== CONSEGNA ==
Prosegui il brano sulla sovranità nel De Imperio di Grozio, riportato più sotto, scrivendo il seguito dopo la sua ultima frase.
──────── TESTO ESTRATTO ────────
Nel De Imperio solo l’Autorità Sovrana
è detentrice e soggetto della complessiva
globalità dei rapporti giuridici pubblici, così da
permanere identica a sé pur nell’alterna vicenda
delle forme di governo. In tal senso se non si può negare
che fin da tale opera Grozio concepisca il trasferimento totale
della persona giuridica della comunità politica a favore
della Sovranità [13], ciò nondimeno esso non con cerne propriamente
i singoli e la loro sfera specifica di diritti naturali, ma,
più in generale, il diritto di governarli.
Tuttavia resta che la sovranità del popolo non è
che potenziale, mentre quella del sovrano è attuale e non
può essere radicalmente messa in discussione dalla prima,
dal momento che il trasferimento non può in effetti essere
revocato: “Jus enim regni penes ipsum manet utcumque
possessionem amiserit” [14]. Il rapporto tra il soggetto comune e il
soggetto proprio si articola quindi ulteriormente in quello tra
lo jus che definisce l’essenza dello Stato e il
suo esercizio concreto, cura. Ed è appunto
allorché si verifica uno scarto tra jus e
cura, ossia tra la potenza implicata dalla
sovranità e il concreto esercizio di essa, che viene ad
essere infranta l’unione e la stabilità dello Stato.
In tal caso lo jus costitutivo della potenza statuale
rimane inespresso e inattuato [15], mentre la cura risulta esercitata in
maniera inadeguata e inefficace, se non addirittura in modo
lesivo.
Il che tuttavia non autorizza mai, per Grozio, né nel
De Imperio e neppure nel De Iure Belli ac
Pacis, ad esercitare alcun reale diritto di resistenza
(jus resistendi) da parte dei sudditi, cui non viene in
effetti riconosciuta alcuna legittima facoltà di
sollevarsi contro la potenza pubblica. Il che emerge con
particolare perspicuità nel cap. VI del De
Imperio in cui l’Autorità Sovrana viene infatti
definita come “potestas legibus soluta” e in tal
senso se ne esplicitano le prerogative [16]: “Come in Dio vi è una
sola e medesima potenza, sia che agisca secondo l’ordine da
lui stabilito, sia indipendentemente da questo stesso ordine,
così anche il potere, ovvero il diritto di colui
che detiene l’Autorità Sovrana è il medesimo
sia che agisca in conformità con le leggi da lui poste,
sia al di fuori di esse […]. Se dunque
[…]supponiamo che imprudentemente e in contrasto con le
norme vigenti, venga ordinato dalla sovranità qualcosa che
tuttavia è impossibile eseguire senza colpa, in tal caso
è necessario sottomettersi. Dio infatti concesse
all’Autorità Sovrana libera decisionalità,
mentre a noi l’onore dell’obbedienza; […]
perciò in tali circostanze “Bisogna anche sopportare
pazientemente l’ingiustizia dei potenti” [17].
──────── SEZIONE DATI ────────
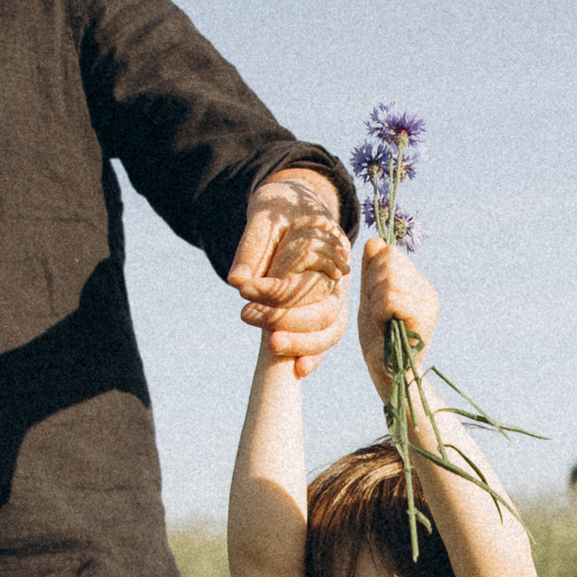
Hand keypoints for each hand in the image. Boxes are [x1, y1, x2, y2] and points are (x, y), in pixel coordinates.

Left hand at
────────
== SPAZIO RISPOSTA ==
L’Autorità Sovrana, pur essendo in tal modo- fin
dal giovanile De Imperio- il soggetto intangibile e
assoluto che “in maniera supereminente” impone in
virtù di un potere coattivo, il limite tra giusto
e ingiusto, tra lecito e illecito, ciò viene tuttavia a
valere, non in maniera assolutamente incondizionata, bensì
condizionatamente. L’Autorità Sovrana è
infatti in se stessa vincolata da limiti che le
ineriscono e che si radicano proprio nella necessità di
garantire una concordia duplice: civile e religiosa; tale
è infatti la condizione che rende ragionevolmente e
universalmente accetta la stessa vigenza del Potere Sovrano.
Nel trattato giovanile sul potere si afferma infatti che:
“Occorre riconoscere che ogni giudizio umano si fonda su
principi che sono o intrinseci alle cose, oppure su principi
estrinseci. I principi intrinseci o colpiscono i sensi o
s’impongono all’intelletto. In base ai principi che
colpiscono i sensi si giudica che la neve è bianca; mentre
in base ai principi che s’impongono all’intelletto,
giudichiamo se siano vere le proposizioni matematiche, per il
fatto che sono tutte riconducibili a delle nozioni comuni. Il
principio estrinseco è detto “Auctoritas”, e
può essere di due tipi: divina oppure umana; nessuno mette
in dubbio che si debba obbedire in modo assoluto
all’autorità divina; è così che Abramo
giudicò di dover immolare suo figlio; e parimenti
Noè dovette credere che sarebbe avvenuto il diluvio
universale. Invece nessuno è tenuto ad obbedire
all’autorità umana, qualora essa non sia sostenuta
né dall’autorità divina, né da
principi intrinseci” [18].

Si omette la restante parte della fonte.